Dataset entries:
(begin)

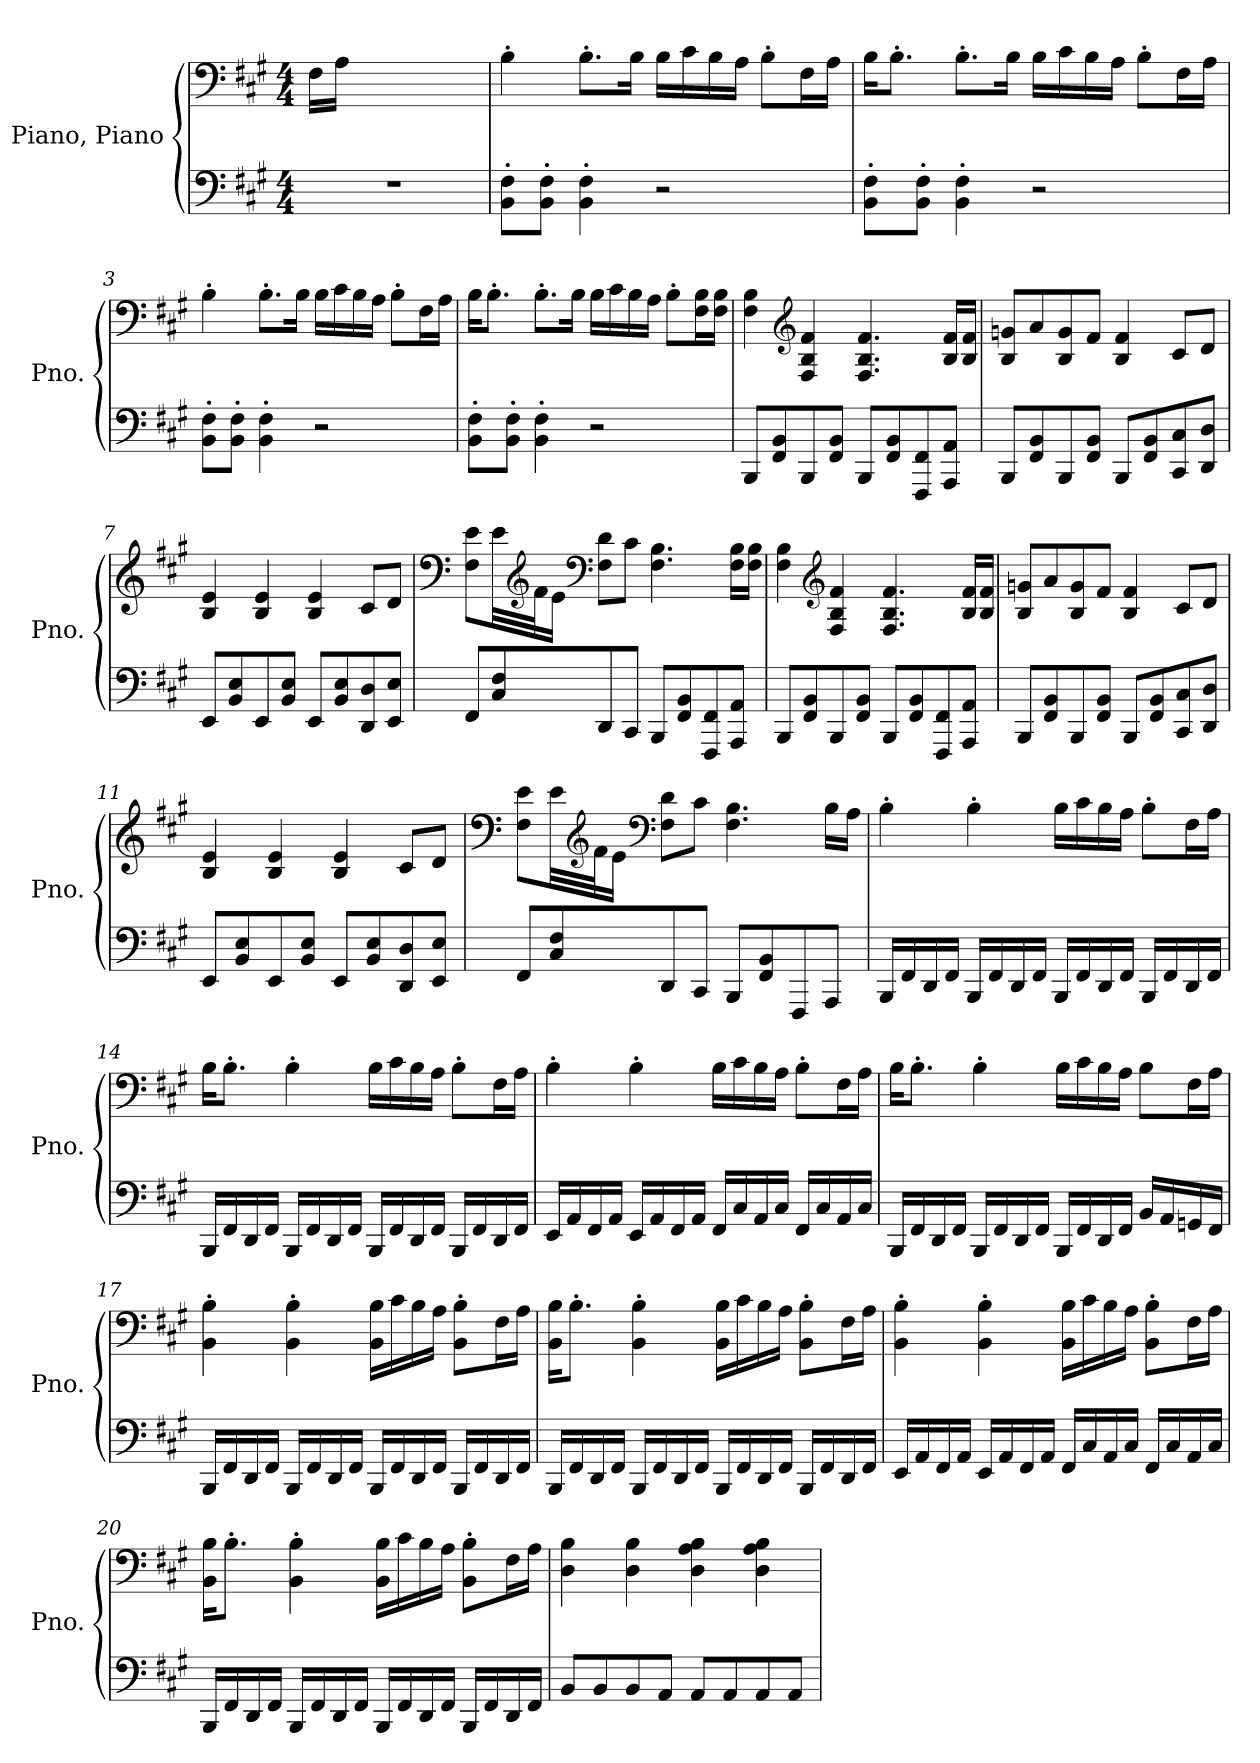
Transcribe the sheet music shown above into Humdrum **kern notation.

**kern	**kern
*part1	*part1
*staff2	*staff1
*I"Piano, Piano	*
*I'Pno.	*
*clefF4	*clefF4
*k[f#c#g#]	*k[f#c#g#]
*M4/4	*M4/4
*MM124	*MM124
=	=
1r	16F#\LL
.	16A\JJ
.	2..ryy
=1	=1
8BB\' 8F#\'L	4B'\
8BB\' 8F#\'J	.
4BB\' 4F#\'	8.B'\L
.	16B\Jk
2r	16B\LL
.	16c#\
.	16B\
.	16A\JJ
.	8B'\L
.	16F#\L
.	16A\JJ
=2	=2
8BB\' 8F#\'L	16B\KL
.	8.B'\J
8BB\' 8F#\'J	.
4BB\' 4F#\'	8.B'\L
.	16B\Jk
2r	16B\LL
.	16c#\
.	16B\
.	16A\JJ
.	8B'\L
.	16F#\L
.	16A\JJ
!!LO:LB:g=z
=3	=3
8BB\' 8F#\'L	4B'\
8BB\' 8F#\'J	.
4BB\' 4F#\'	8.B'\L
.	16B\Jk
2r	16B\LL
.	16c#\
.	16B\
.	16A\JJ
.	8B'\L
.	16F#\L
.	16A\JJ
=4	=4
8BB\' 8F#\'L	16B\KL
.	8.B'\J
8BB\' 8F#\'J	.
4BB\' 4F#\'	8.B'\L
.	16B\Jk
2r	16B\LL
.	16c#\
.	16B\
.	16A\JJ
.	8B'\L
.	16F#\ 16B\L
.	16F#\ 16B\JJ
=5	=5
8BBB/L	4F#\ 4B\
8FF#/ 8BB/	.
*	*clefG2
8BBB/	4F#/ 4B/ 4f#/
8FF#/ 8BB/J	.
8BBB/L	4.F#/ 4.B/ 4.f#/
8FF#/ 8BB/	.
8FFF#/ 8FF#/	.
8AAA/ 8AA/J	16B/ 16f#/LL
.	16B/ 16f#/JJ
!!LO:LB:g=z
=6	=6
8BBB/L	8B/ 8gn/L
8FF#/ 8BB/	8a/
8BBB/	8B/ 8g/
8FF#/ 8BB/J	8f#/J
8BBB/L	4B/ 4f#/
8FF#/ 8BB/	.
8CC#/ 8C#/	8c#/L
8DD/ 8D/J	8d/J
=7	=7
8EE/L	4B/ 4e/
8BB/ 8E/	.
8EE/	4B/ 4e/
8BB/ 8E/J	.
8EE/L	4B/ 4e/
8BB/ 8E/	.
8DD/ 8D/	8c#/L
8EE/ 8E/J	8d/J
=8	=8
*	*clefF4
8FF#/L	8F#\ 8e\L
8C#/ 8F#/	32e\LL
*	*clefG2
.	32f#\J
.	16e\JJ
*	*clefF4
8DD/	8F#\ 8d\L
8CC#/J	8c#\J
8BBB/L	4.F#\ 4.B\
8FF#/ 8BB/	.
8FFF#/ 8FF#/	.
8AAA/ 8AA/J	16F#\ 16B\LL
.	16F#\ 16B\JJ
!!LO:LB:g=z
=9	=9
8BBB/L	4F#\ 4B\
8FF#/ 8BB/	.
*	*clefG2
8BBB/	4F#/ 4B/ 4f#/
8FF#/ 8BB/J	.
8BBB/L	4.F#/ 4.B/ 4.f#/
8FF#/ 8BB/	.
8FFF#/ 8FF#/	.
8AAA/ 8AA/J	16B/ 16f#/LL
.	16B/ 16f#/JJ
=10	=10
8BBB/L	8B/ 8gn/L
8FF#/ 8BB/	8a/
8BBB/	8B/ 8g/
8FF#/ 8BB/J	8f#/J
8BBB/L	4B/ 4f#/
8FF#/ 8BB/	.
8CC#/ 8C#/	8c#/L
8DD/ 8D/J	8d/J
=11	=11
8EE/L	4B/ 4e/
8BB/ 8E/	.
8EE/	4B/ 4e/
8BB/ 8E/J	.
8EE/L	4B/ 4e/
8BB/ 8E/	.
8DD/ 8D/	8c#/L
8EE/ 8E/J	8d/J
!!LO:LB:g=z
=12	=12
*	*clefF4
8FF#/L	8F#\ 8e\L
8C#/ 8F#/	32e\LL
*	*clefG2
.	32f#\J
.	16e\JJ
*	*clefF4
8DD/	8F#\ 8d\L
8CC#/J	8c#\J
8BBB/L	4.F#\ 4.B\
8FF#/ 8BB/	.
8FFF#/	.
8AAA/J	16B\LL
.	16A\JJ
=13	=13
16BBB/LL	4B'\
16FF#/	.
16DD/	.
16FF#/JJ	.
16BBB/LL	4B'\
16FF#/	.
16DD/	.
16FF#/JJ	.
16BBB/LL	16B\LL
16FF#/	16c#\
16DD/	16B\
16FF#/JJ	16A\JJ
16BBB/LL	8B'\L
16FF#/	.
16DD/	16F#\L
16FF#/JJ	16A\JJ
!!LO:LB:g=z
=14	=14
16BBB/LL	16B\KL
16FF#/	8.B'\J
16DD/	.
16FF#/JJ	.
16BBB/LL	4B'\
16FF#/	.
16DD/	.
16FF#/JJ	.
16BBB/LL	16B\LL
16FF#/	16c#\
16DD/	16B\
16FF#/JJ	16A\JJ
16BBB/LL	8B'\L
16FF#/	.
16DD/	16F#\L
16FF#/JJ	16A\JJ
=15	=15
16EE/LL	4B'\
16AA/	.
16FF#/	.
16AA/JJ	.
16EE/LL	4B'\
16AA/	.
16FF#/	.
16AA/JJ	.
16FF#/LL	16B\LL
16C#/	16c#\
16AA/	16B\
16C#/JJ	16A\JJ
16FF#/LL	8B'\L
16C#/	.
16AA/	16F#\L
16C#/JJ	16A\JJ
!!LO:LB:g=z
=16	=16
16BBB/LL	16B\KL
16FF#/	8.B'\J
16DD/	.
16FF#/JJ	.
16BBB/LL	4B'\
16FF#/	.
16DD/	.
16FF#/JJ	.
16BBB/LL	16B\LL
16FF#/	16c#\
16DD/	16B\
16FF#/JJ	16A\JJ
16BB/LL	8B\L
16AA/	.
16GGn/	16F#\L
16FF#/JJ	16A\JJ
=17	=17
16BBB/LL	4BB\' 4B\'
16FF#/	.
16DD/	.
16FF#/JJ	.
16BBB/LL	4BB\' 4B\'
16FF#/	.
16DD/	.
16FF#/JJ	.
16BBB/LL	16BB\ 16B\LL
16FF#/	16c#\
16DD/	16B\
16FF#/JJ	16A\JJ
16BBB/LL	8BB\' 8B\'L
16FF#/	.
16DD/	16F#\L
16FF#/JJ	16A\JJ
!!LO:PB:g=z
=18	=18
16BBB/LL	16BB\ 16B\KL
16FF#/	8.B'\J
16DD/	.
16FF#/JJ	.
16BBB/LL	4BB\' 4B\'
16FF#/	.
16DD/	.
16FF#/JJ	.
16BBB/LL	16BB\ 16B\LL
16FF#/	16c#\
16DD/	16B\
16FF#/JJ	16A\JJ
16BBB/LL	8BB\' 8B\'L
16FF#/	.
16DD/	16F#\L
16FF#/JJ	16A\JJ
=19	=19
16EE/LL	4BB\' 4B\'
16AA/	.
16FF#/	.
16AA/JJ	.
16EE/LL	4BB\' 4B\'
16AA/	.
16FF#/	.
16AA/JJ	.
16FF#/LL	16BB\ 16B\LL
16C#/	16c#\
16AA/	16B\
16C#/JJ	16A\JJ
16FF#/LL	8BB\' 8B\'L
16C#/	.
16AA/	16F#\L
16C#/JJ	16A\JJ
!!LO:LB:g=z
=20	=20
16BBB/LL	16BB\ 16B\KL
16FF#/	8.B'\J
16DD/	.
16FF#/JJ	.
16BBB/LL	4BB\' 4B\'
16FF#/	.
16DD/	.
16FF#/JJ	.
16BBB/LL	16BB\ 16B\LL
16FF#/	16c#\
16DD/	16B\
16FF#/JJ	16A\JJ
16BBB/LL	8BB\' 8B\'L
16FF#/	.
16DD/	16F#\L
16FF#/JJ	16A\JJ
=21	=21
8BB/L	4D\ 4B\
8BB/	.
8BB/	4D\ 4B\
8AA/J	.
8AA/L	4D\ 4A\ 4B\
8AA/	.
8AA/	4D\ 4A\ 4B\
8AA/J	.
=	=
*-	*-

(end)

# Your objective
Please return every line of the data above that contains the string "kern".

# Result
Transcribe the sheet music shown above into Humdrum **kern notation.
**kern	**kern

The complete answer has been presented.